▶ **Task**: Make an exact copy of the listing so that no picture is carried over.

Segment Open

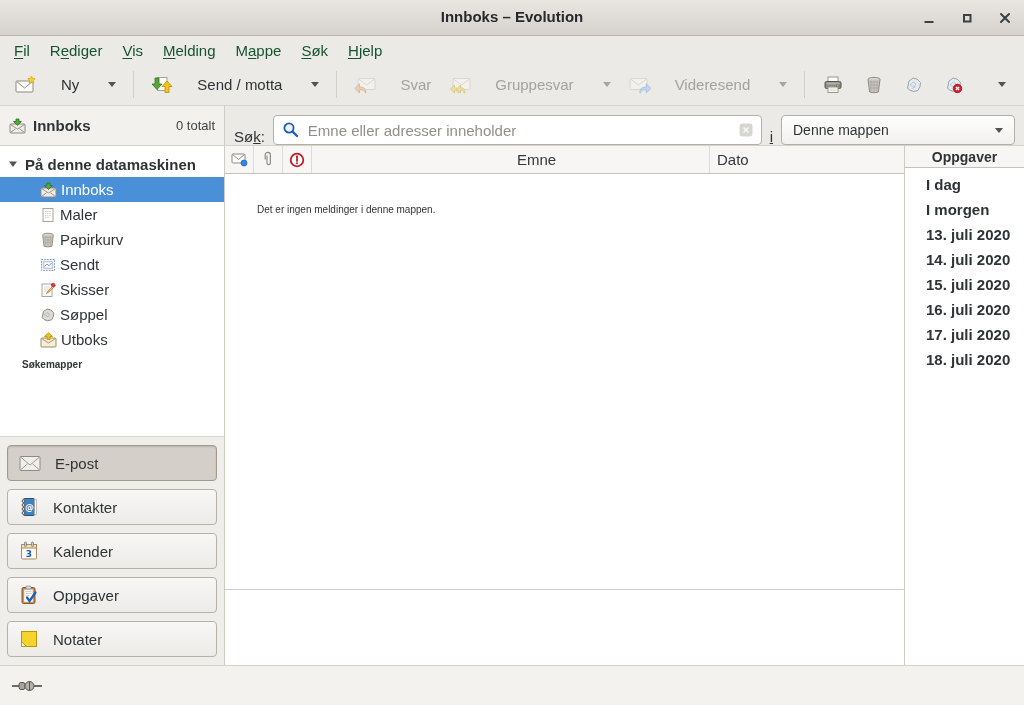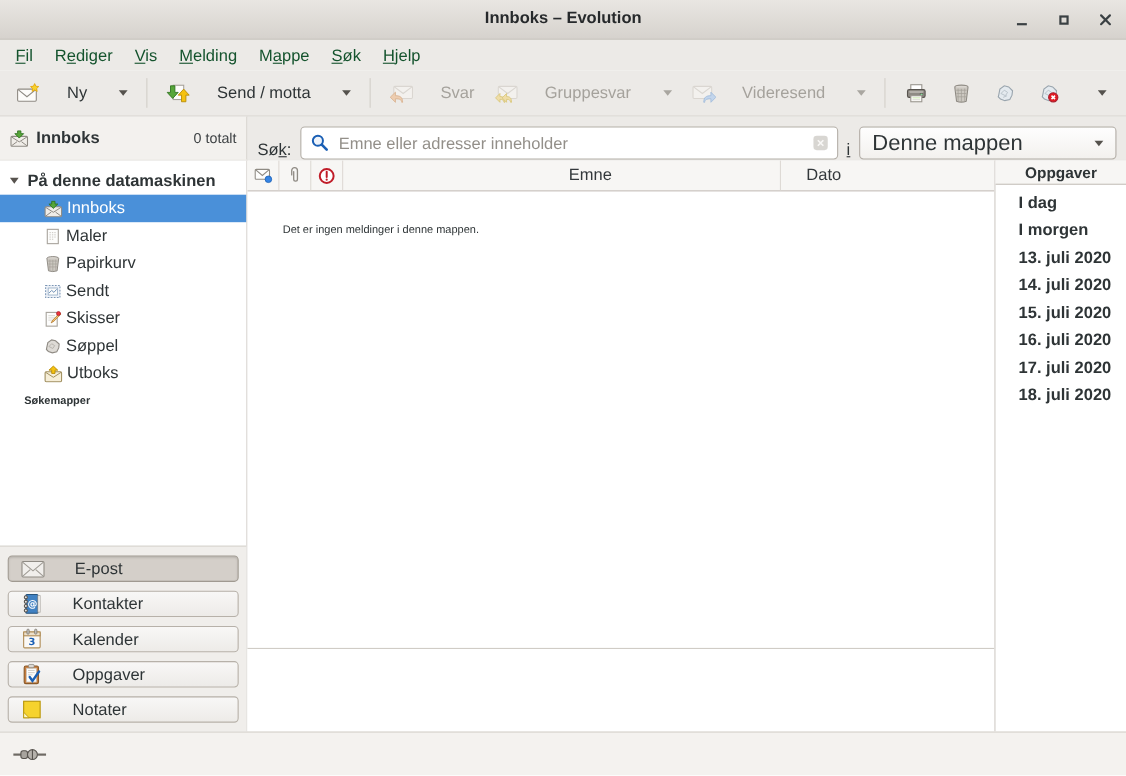--- a/index.html
+++ b/index.html
@@ -40,7 +40,7 @@
   .search-entry { flex:1; height:30px; background:#fff; border:1px solid #b4afa8; border-radius:4px; display:flex; align-items:center; padding:0 7px 0 8px; gap:8px; }
   .search-input { flex:1; border:none; outline:none; background:transparent; font-family:"Liberation Sans",sans-serif; font-size:15px; color:#2e3436; min-width:0; }
   .search-input::placeholder { color:#938f89; opacity:1; }
-  .scope-combo { width:234px; flex:none; height:30px; background:linear-gradient(#fefefe,#f3f1ee); border:1px solid #b4afa8; border-radius:4px; display:flex; align-items:center; padding:0 11px; font-size:20px; }
+  .scope-combo { width:234px; flex:none; height:30px; background:linear-gradient(#fefefe,#f3f1ee); border:1px solid #b4afa8; border-radius:4px; display:flex; align-items:center; padding:0 11px; font-size:14px; }
   .scope-combo .caret { margin-left:auto; }
 
   

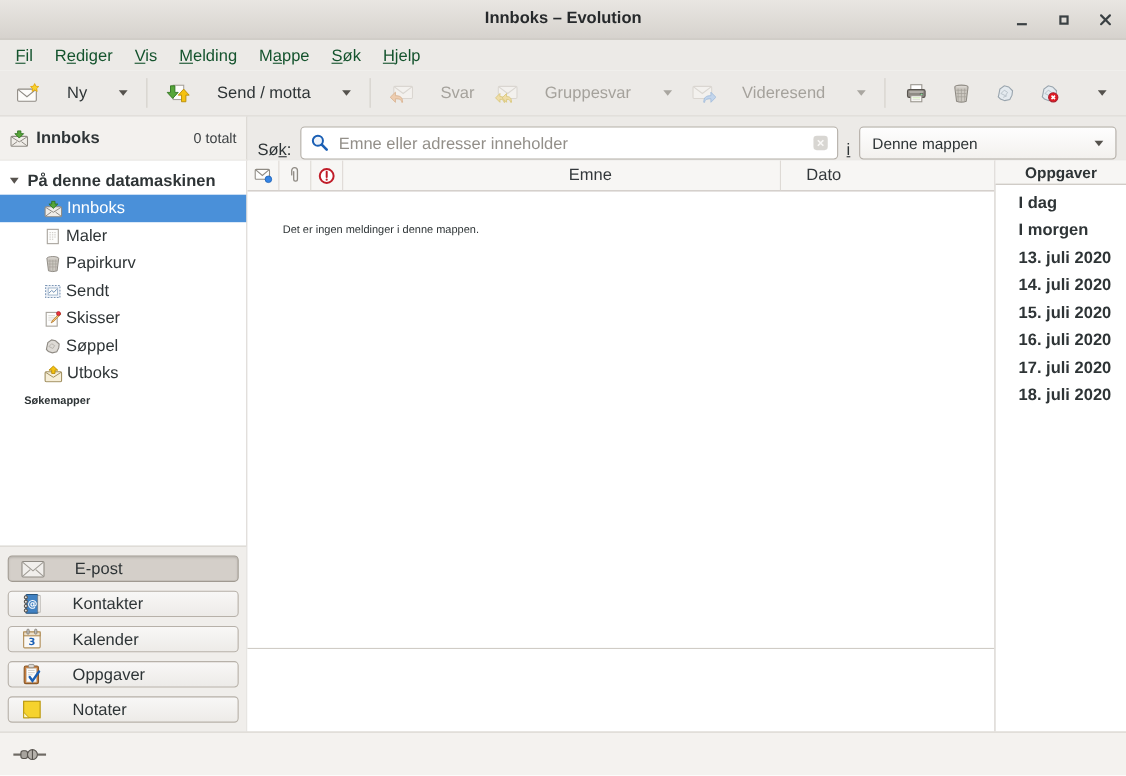--- a/index.html
+++ b/index.html
@@ -63,7 +63,7 @@
   .ml-col.icon-col { width:29px; flex:none; justify-content:center; padding:0; }
   .col-0 { width:198px; flex:none;margin-top:44px; }
   .col-1 { width:200px; flex:none; }
-  .col-2 { flex:1; border-right:none;margin-left:16px; }
+  .col-2 { flex:1; border-right:none; }
   .ml-list { height:416px; flex:none; border-bottom:1px solid #d0ccc6; padding:30px 0 0 32px; }
   .empty-text { font-size:10px; }
   .ml-preview { flex:1; background:#fff; }

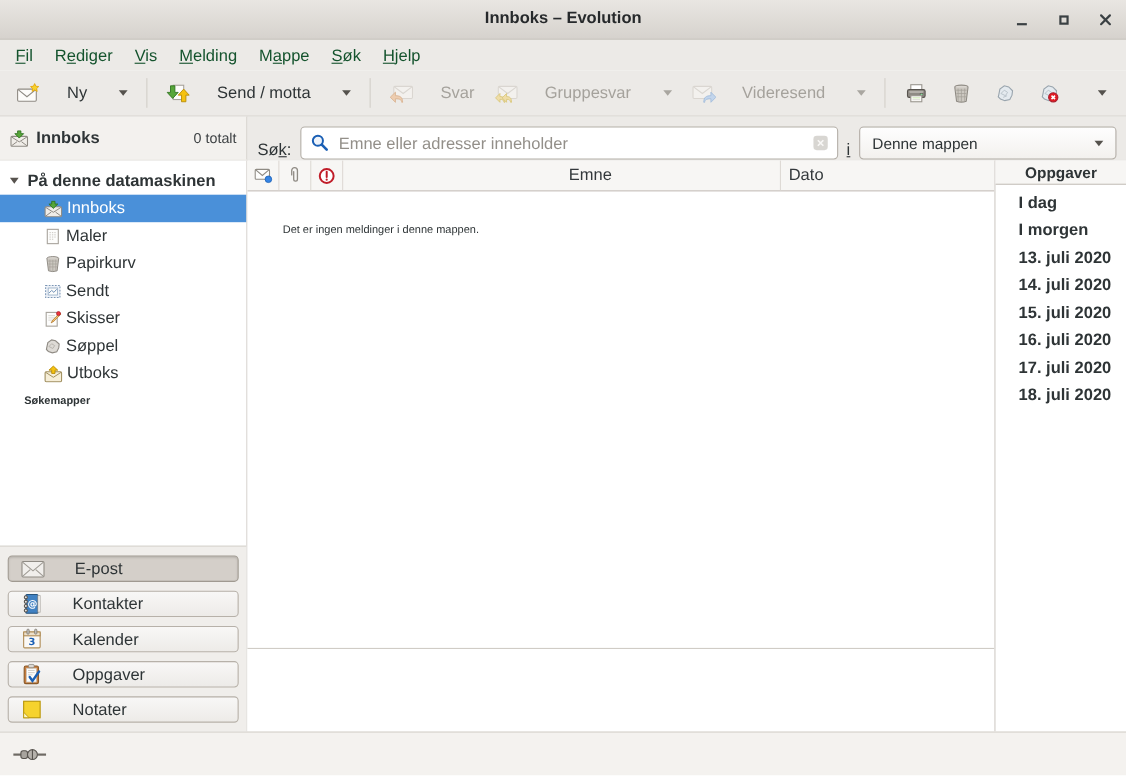--- a/index.html
+++ b/index.html
@@ -54,7 +54,7 @@
   .search-folders { font-weight:bold; height:25px; display:flex; align-items:center; padding-left:22px; font-size:10px; }
 
   .switcher { flex:none; background:#f0eeeb; border-top:1px solid #d8d4cf; padding:8px 7px; display:flex; flex-direction:column; gap:8px; }
-  .switcher-btn { height:24px; flex:none; border:1px solid #b7b1a9; border-radius:4px; background:linear-gradient(#f8f7f6,#edebe8); display:flex; align-items:center; gap:27px; padding:0 11px; font-size:15px; color:#2e3436; }
+  .switcher-btn { height:36px; flex:none; border:1px solid #b7b1a9; border-radius:4px; background:linear-gradient(#f8f7f6,#edebe8); display:flex; align-items:center; gap:14px; padding:0 11px; font-size:15px; color:#2e3436; }
   .switcher-btn.active { background:#d4cfc9; border-color:#a09a91; box-shadow:inset 0 1px 2px rgba(0,0,0,.14); }
 
   .message-pane { flex:1; min-width:0; display:flex; flex-direction:column; background:#fff; }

Segment Closed

▶ **Answer box**:
--- a/index.html
+++ b/index.html
@@ -40,7 +40,7 @@
   .search-entry { flex:1; height:30px; background:#fff; border:1px solid #b4afa8; border-radius:4px; display:flex; align-items:center; padding:0 7px 0 8px; gap:8px; }
   .search-input { flex:1; border:none; outline:none; background:transparent; font-family:"Liberation Sans",sans-serif; font-size:15px; color:#2e3436; min-width:0; }
   .search-input::placeholder { color:#938f89; opacity:1; }
-  .scope-combo { width:234px; flex:none; height:30px; background:linear-gradient(#fefefe,#f3f1ee); border:1px solid #b4afa8; border-radius:4px; display:flex; align-items:center; padding:0 11px; font-size:20px; }
+  .scope-combo { width:234px; flex:none; height:30px; background:linear-gradient(#fefefe,#f3f1ee); border:1px solid #b4afa8; border-radius:4px; display:flex; align-items:center; padding:0 11px; font-size:14px; }
   .scope-combo .caret { margin-left:auto; }
 
   

--- a/index.html
+++ b/index.html
@@ -63,7 +63,7 @@
   .ml-col.icon-col { width:29px; flex:none; justify-content:center; padding:0; }
   .col-0 { width:198px; flex:none;margin-top:44px; }
   .col-1 { width:200px; flex:none; }
-  .col-2 { flex:1; border-right:none;margin-left:16px; }
+  .col-2 { flex:1; border-right:none; }
   .ml-list { height:416px; flex:none; border-bottom:1px solid #d0ccc6; padding:30px 0 0 32px; }
   .empty-text { font-size:10px; }
   .ml-preview { flex:1; background:#fff; }

--- a/index.html
+++ b/index.html
@@ -54,7 +54,7 @@
   .search-folders { font-weight:bold; height:25px; display:flex; align-items:center; padding-left:22px; font-size:10px; }
 
   .switcher { flex:none; background:#f0eeeb; border-top:1px solid #d8d4cf; padding:8px 7px; display:flex; flex-direction:column; gap:8px; }
-  .switcher-btn { height:24px; flex:none; border:1px solid #b7b1a9; border-radius:4px; background:linear-gradient(#f8f7f6,#edebe8); display:flex; align-items:center; gap:27px; padding:0 11px; font-size:15px; color:#2e3436; }
+  .switcher-btn { height:36px; flex:none; border:1px solid #b7b1a9; border-radius:4px; background:linear-gradient(#f8f7f6,#edebe8); display:flex; align-items:center; gap:14px; padding:0 11px; font-size:15px; color:#2e3436; }
   .switcher-btn.active { background:#d4cfc9; border-color:#a09a91; box-shadow:inset 0 1px 2px rgba(0,0,0,.14); }
 
   .message-pane { flex:1; min-width:0; display:flex; flex-direction:column; background:#fff; }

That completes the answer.